### Dataset records
•••••
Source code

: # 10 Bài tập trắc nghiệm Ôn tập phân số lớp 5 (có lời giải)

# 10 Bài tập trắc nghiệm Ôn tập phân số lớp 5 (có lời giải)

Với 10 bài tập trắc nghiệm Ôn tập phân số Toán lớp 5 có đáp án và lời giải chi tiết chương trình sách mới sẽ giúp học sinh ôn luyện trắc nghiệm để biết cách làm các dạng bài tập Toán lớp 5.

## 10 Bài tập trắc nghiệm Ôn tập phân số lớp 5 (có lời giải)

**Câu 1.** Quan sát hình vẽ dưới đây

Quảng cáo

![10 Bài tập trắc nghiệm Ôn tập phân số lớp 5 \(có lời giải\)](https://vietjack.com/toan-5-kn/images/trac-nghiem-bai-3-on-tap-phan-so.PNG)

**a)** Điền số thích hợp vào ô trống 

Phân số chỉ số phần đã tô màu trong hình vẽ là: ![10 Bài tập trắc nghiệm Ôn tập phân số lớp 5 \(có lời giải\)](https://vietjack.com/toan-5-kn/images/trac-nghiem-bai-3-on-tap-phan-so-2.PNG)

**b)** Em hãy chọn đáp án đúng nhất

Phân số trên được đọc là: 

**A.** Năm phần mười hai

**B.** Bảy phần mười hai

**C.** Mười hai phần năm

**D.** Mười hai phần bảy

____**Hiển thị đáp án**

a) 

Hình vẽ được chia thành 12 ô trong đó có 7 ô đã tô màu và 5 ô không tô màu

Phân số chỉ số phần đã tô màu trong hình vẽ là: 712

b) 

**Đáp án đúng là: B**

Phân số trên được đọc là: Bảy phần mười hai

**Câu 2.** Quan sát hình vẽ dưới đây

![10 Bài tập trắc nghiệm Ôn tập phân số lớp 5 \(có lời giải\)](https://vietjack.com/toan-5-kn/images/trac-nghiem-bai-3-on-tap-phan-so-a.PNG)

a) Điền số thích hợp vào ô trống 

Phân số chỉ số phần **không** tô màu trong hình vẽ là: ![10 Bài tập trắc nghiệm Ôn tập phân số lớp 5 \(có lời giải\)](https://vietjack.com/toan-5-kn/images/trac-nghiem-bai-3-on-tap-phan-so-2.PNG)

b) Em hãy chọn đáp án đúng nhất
•••••
### JOB ITEM
Reproduce every one of the records above word for word, with no changes.

### RESULT OF THIS TASK
Source code

: # 10 Bài tập trắc nghiệm Ôn tập phân số lớp 5 (có lời giải)

# 10 Bài tập trắc nghiệm Ôn tập phân số lớp 5 (có lời giải)

Với 10 bài tập trắc nghiệm Ôn tập phân số Toán lớp 5 có đáp án và lời giải chi tiết chương trình sách mới sẽ giúp học sinh ôn luyện trắc nghiệm để biết cách làm các dạng bài tập Toán lớp 5.

## 10 Bài tập trắc nghiệm Ôn tập phân số lớp 5 (có lời giải)

**Câu 1.** Quan sát hình vẽ dưới đây

Quảng cáo

![10 Bài tập trắc nghiệm Ôn tập phân số lớp 5 \(có lời giải\)](https://vietjack.com/toan-5-kn/images/trac-nghiem-bai-3-on-tap-phan-so.PNG)

**a)** Điền số thích hợp vào ô trống 

Phân số chỉ số phần đã tô màu trong hình vẽ là: ![10 Bài tập trắc nghiệm Ôn tập phân số lớp 5 \(có lời giải\)](https://vietjack.com/toan-5-kn/images/trac-nghiem-bai-3-on-tap-phan-so-2.PNG)

**b)** Em hãy chọn đáp án đúng nhất

Phân số trên được đọc là: 

**A.** Năm phần mười hai

**B.** Bảy phần mười hai

**C.** Mười hai phần năm

**D.** Mười hai phần bảy

____**Hiển thị đáp án**

a) 

Hình vẽ được chia thành 12 ô trong đó có 7 ô đã tô màu và 5 ô không tô màu

Phân số chỉ số phần đã tô màu trong hình vẽ là: 712

b) 

**Đáp án đúng là: B**

Phân số trên được đọc là: Bảy phần mười hai

**Câu 2.** Quan sát hình vẽ dưới đây

![10 Bài tập trắc nghiệm Ôn tập phân số lớp 5 \(có lời giải\)](https://vietjack.com/toan-5-kn/images/trac-nghiem-bai-3-on-tap-phan-so-a.PNG)

a) Điền số thích hợp vào ô trống 

Phân số chỉ số phần **không** tô màu trong hình vẽ là: ![10 Bài tập trắc nghiệm Ôn tập phân số lớp 5 \(có lời giải\)](https://vietjack.com/toan-5-kn/images/trac-nghiem-bai-3-on-tap-phan-so-2.PNG)

b) Em hãy chọn đáp án đúng nhất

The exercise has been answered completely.